Another store on the street sells utensils for making Japanese and Western sweets. The store was founded in 1905 and specializes in confectionery tools, which include branding irons and pastry cutters. You may have seen patterns or characters branded on Japanese confections such as manju, which is a sweet bun. The attractive brands were made with branding irons. Pastry cutters are used to cut out Japanese confections in seasonal shapes such as a maple leaf. Branding irons are particularly popular, as customers can design the shape of their own custom-made brands.

The patterns and characters branded on confections like manju are made by a hot branding iron pressed on the surface of the confection. On the left are flower-pattern branding irons. ©Yokoyama
On the right is a manju branded with Japanese kanji characters.

Most pastry cutters for Japanese sweets are in the shape of plants representative of Japan, such as cherry blossom flowers and a ginkgo leaf.  ©Yokoyama

Most pastry cutters for Japanese sweets are in the shape of plants representative of Japan, such as cherry blossom flowers and a ginkgo leaf. ©Yokoyama

Very Popular Kitchen Utensils Made with Japanese Techniques

Kappabashi Dougu Street seems to attract foreign tourists too. Stores offering lacquerware, imitation food samples and cutlery seem to draw many customers. What do many shoppers buy?

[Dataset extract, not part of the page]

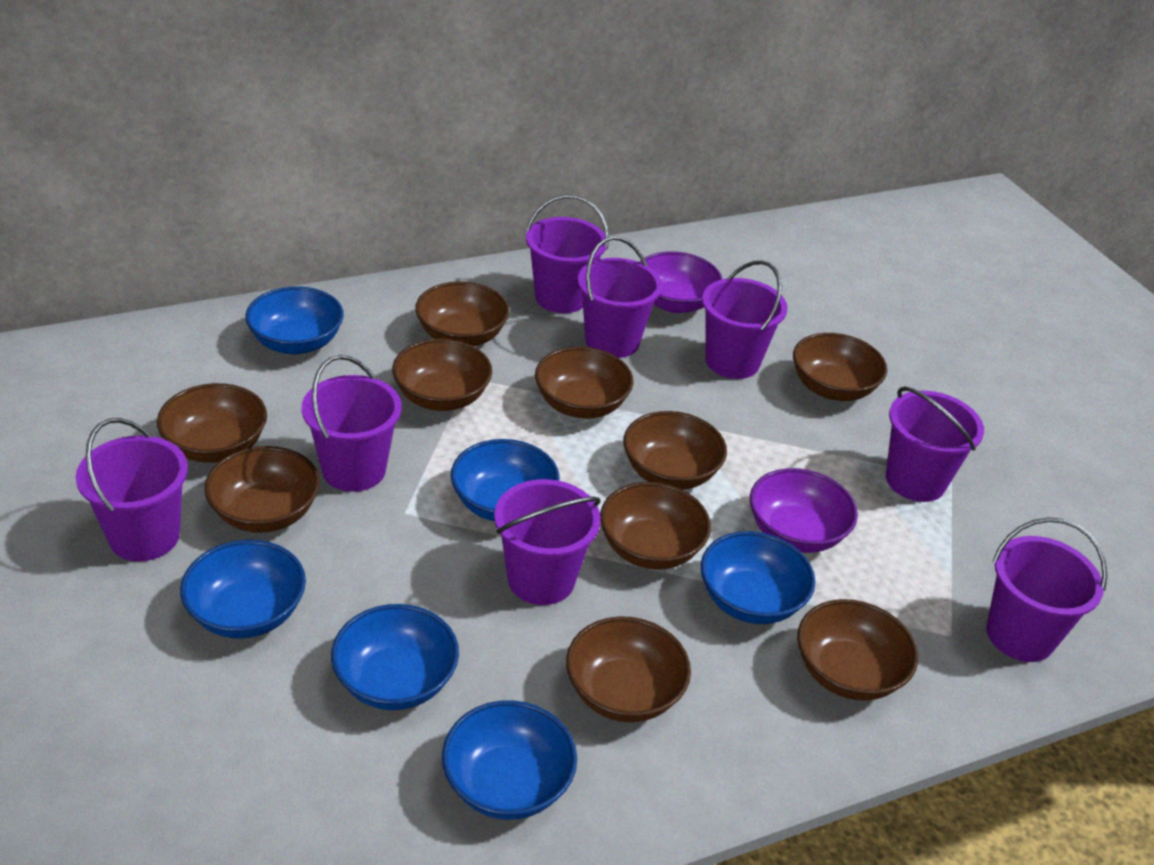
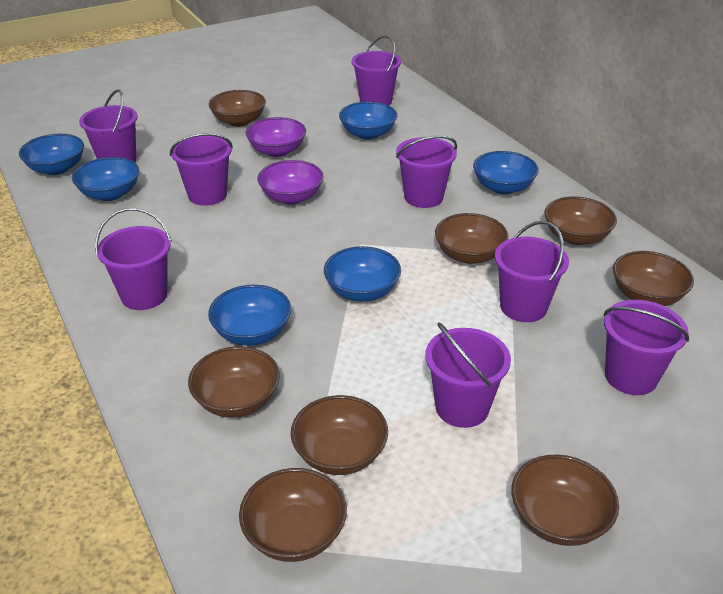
brown bowl: 10 -> 8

For tourists in a famous cookware store founded in 1908, the most sought-after goods by far are kitchen knives. Both the Japanese and Western kitchen knives at the store took a great deal of time and effort to make. With proper maintenance, they will cut well and last for a long time. Besides the knives, tourists look for yukihira pans, which are hand-made, one at a time by dedicated craftspeople (who are decreasing in number, even in Japan). These artisans create the embossed pattern on the pans by hammering. Yukihira pans are widely used in Japan, including for soups and simmered dishes, so every Japanese person is quite familiar with them and might have even used one.

A yukihira pan is hand-made, one at a time by a craftsperson hammering the surface. ©Kama-Asa

Stores on Kappabashi Dougu Street also sell imitation food samples. You can see samples created to look so perfectly real - looking like spaghetti, steak or sweets - that you may take a bite by mistake. Particularly popular are imitations of Japanese food, such as sushi and tempura. Visitors to Japan who come to these stores and buy these products say, "They're like toys and fun novelties." Some stores offer customers the experience of making their own fake food.

Spaghetti noodles are twirled on a fork and lifted in this sample. ©Tokyo Kappabashi Dougu Street Promotion Union

Spaghetti noodles are twirled on a fork and lifted in this sample. ©Tokyo Kappabashi Dougu Street Promotion Union

Replica sushi (left) and tempura (right) are popular among foreign tourists because they look so real. ©IWASAKI-Bei

Replica sushi (left) and tempura (right) are popular among foreign tourists because they look so real. ©IWASAKI-Bei

Kappabashi may see more tourists as time goes on. And like the sightseeing tourists who walk along the street today after enjoying a bowl of noodles in a ramen restaurant or sweets from a Japanese confectionary, future tourists will also be looking for newly familiar Japanese tableware and kitchen utensils to bring back different aspects of Japanese food culture to enjoy.